Ora – un artista geniale e insieme dotato di tenace e paziente attenzione, può riprodurre con esattezza la mimica e l'atteggiamento di un soggetto, non solo, ma anche e specialmente comprendere, prima, e trasfondere poi, nella sua opera, il significato del movimento spirituale intimo che determina quella mimica e quell'atteggiamento.
Lorenzo Viani, nelle sue visite all'Istituto, ha afferrato molti stati d'animo, che poi ha saputo riprodurre, servendosi specialmente della sua sensibilità con sorprendente agevolezza. E non esiterei, qualora volessi comporre un trattato pratico di Psichiatria, a valermi di quasi tutti i disegni di questo Maestro quali illustrazioni egregiamente espressive e istruttive – così intimo è l'accordo fra la realtà manicomiale e queste riproduzioni.

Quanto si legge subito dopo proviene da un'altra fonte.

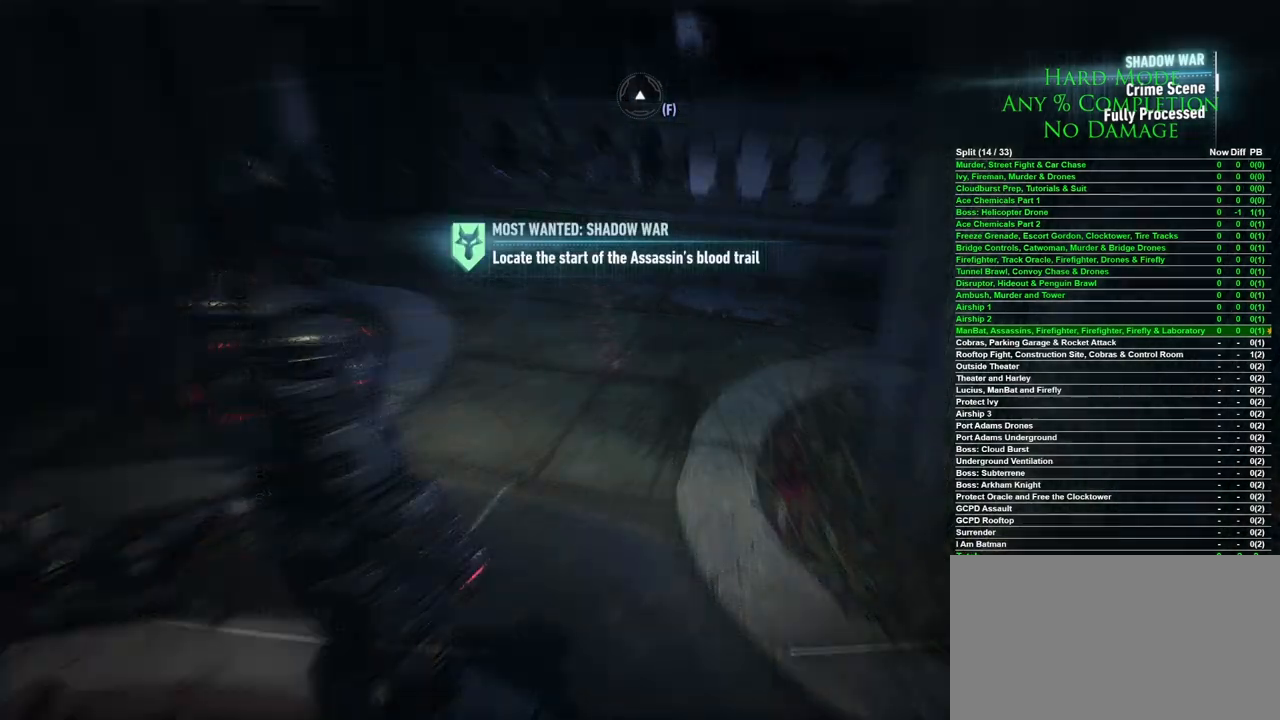
{"keys": ["w"], "mouse": [], "events": [[200, "w", "down"]]}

Fu appunto questo accordo esatto che colpì il mio illustre Maestro, Giovan Battista Pellizzi, quando Viani sottopose a lui per primo la sua produzione.
L'abituale parsimonia verbale non permise al mio maestro di espandersi come gli dettava la commozione di cui lo vidi pervaso, ma disse solo:
– Tuttociò è molto bello, è molto esatto, è il Manicomio. Noi li vediamo così.
La lode semplice e spontanea dell'insigne Scienziato sbattè contro il cuore dell'Artista, come un'ondata benefica, e ne accese lo sguardo d'una fiamma d'orgoglio.
Il pubblico saprà comprendere il valore e l'intimo significato di questa nuova produzione di Lorenzo Viani? Penso che sì.
I sani e sereni intenditori riceveranno la stessa impressione, la stessa sensazione emotiva del Clinico (essi sono i Clinici della Critica!) ed il loro animo vibrerà nel modo intenso desiderato dal Maestro.
Il pubblico profano non potè restare insensibile di fronte all'espressivismo di questa manifestazione d'arte realistica e dovrà anch'esso cedere allo stimolo emozionale, emanante da queste figure.
Se poi il pubblico vorrà evocare la vastissima opera artistica trentennale di Lorenzo Viani e la sua produzione letteraria degli ultimi quindici anni, più giovane e non minore, troverà nella Mostra d'oggi un completamento, un perfezionamento della squisita sensibilità spirituale e artistica del Maestro, sensibilità che attraverso fasi dolorosissime della sua esistenza, che è inutile richiamare alla nostra mente, ha raggiunto ora la più squisita raffinatezza, situandolo in uno dei posti più avanzati sul luminoso cammino della Gloria.